-- DIRECTIONS FOR THIS TASK --
Reproduce the passage below about satellite Internet after Teledesic's failure word for word, in full.

-- TEXT PASSAGE --
Teledesic suspended its operations in 2003, having never launched a single satellite (Goodwins, 2002).
Following Teledesic’s failure, the idea of a global satellite Internet network was relegated to the sidelines of the telecommunications industry. Companies continued investing billions of dollars in terrestrial Internet infrastructure, running thousands of miles of cables across continents and ocean floors. Satellite Internet settled into a role serving industry and government needs, as well as a diminishing number of rural users still beyond broadband’s reach. One area of substantial growth in satellite Internet services has been the travel industry, particularly commercial air and cruise lines. Two-thirds of all airlines will offer in-flight Internet connectivity via satellite by 2020 (Garcia, 2017). Satellite Internet has also become available on nearly all major cruise lines, although large numbers of users can reduce speeds and increase costs given the limited bandwidth available to accommodate the entire ship (Lyons, 2017).

-- ENTRIES PROVIDED --
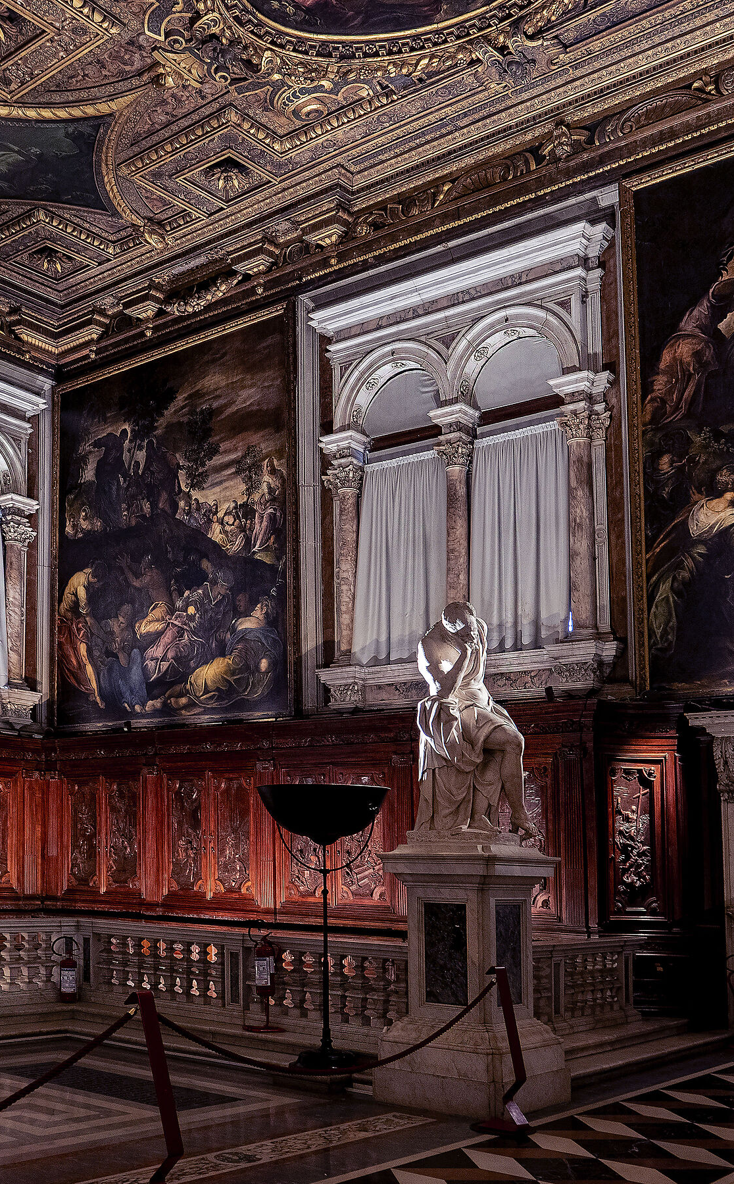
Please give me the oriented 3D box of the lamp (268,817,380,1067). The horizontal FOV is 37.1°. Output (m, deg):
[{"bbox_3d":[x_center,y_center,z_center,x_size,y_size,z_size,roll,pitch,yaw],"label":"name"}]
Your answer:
[{"bbox_3d":[-0.269,2.426,7.923,0.840,1.878,0.840,1,-13,0],"label":"lamp"}]

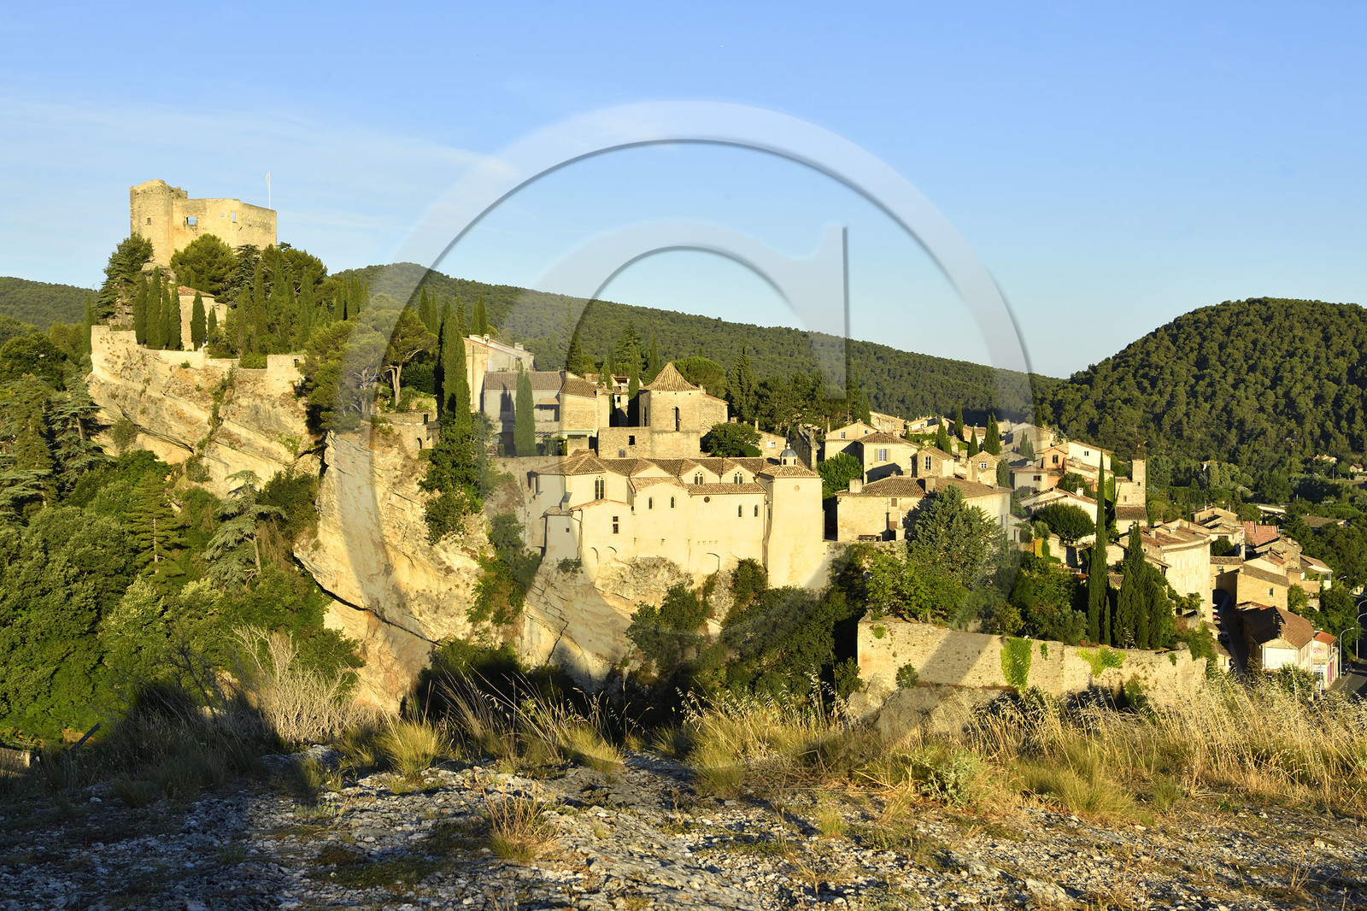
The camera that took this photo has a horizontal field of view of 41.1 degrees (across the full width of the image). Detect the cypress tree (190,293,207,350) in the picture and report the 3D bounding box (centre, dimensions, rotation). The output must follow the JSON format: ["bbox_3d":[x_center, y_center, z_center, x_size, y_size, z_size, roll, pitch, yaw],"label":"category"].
[{"bbox_3d":[-75.310,-20.890,283.000,2.500,9.400,2.500,-1,3,-15],"label":"cypress tree"}]

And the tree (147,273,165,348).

-- WRITTEN REPLY --
Teledesic suspended its operations in 2003, having never launched a single satellite (Goodwins, 2002).
Following Teledesic’s failure, the idea of a global satellite Internet network was relegated to the sidelines of the telecommunications industry. Companies continued investing billions of dollars in terrestrial Internet infrastructure, running thousands of miles of cables across continents and ocean floors. Satellite Internet settled into a role serving industry and government needs, as well as a diminishing number of rural users still beyond broadband’s reach. One area of substantial growth in satellite Internet services has been the travel industry, particularly commercial air and cruise lines. Two-thirds of all airlines will offer in-flight Internet connectivity via satellite by 2020 (Garcia, 2017). Satellite Internet has also become available on nearly all major cruise lines, although large numbers of users can reduce speeds and increase costs given the limited bandwidth available to accommodate the entire ship (Lyons, 2017).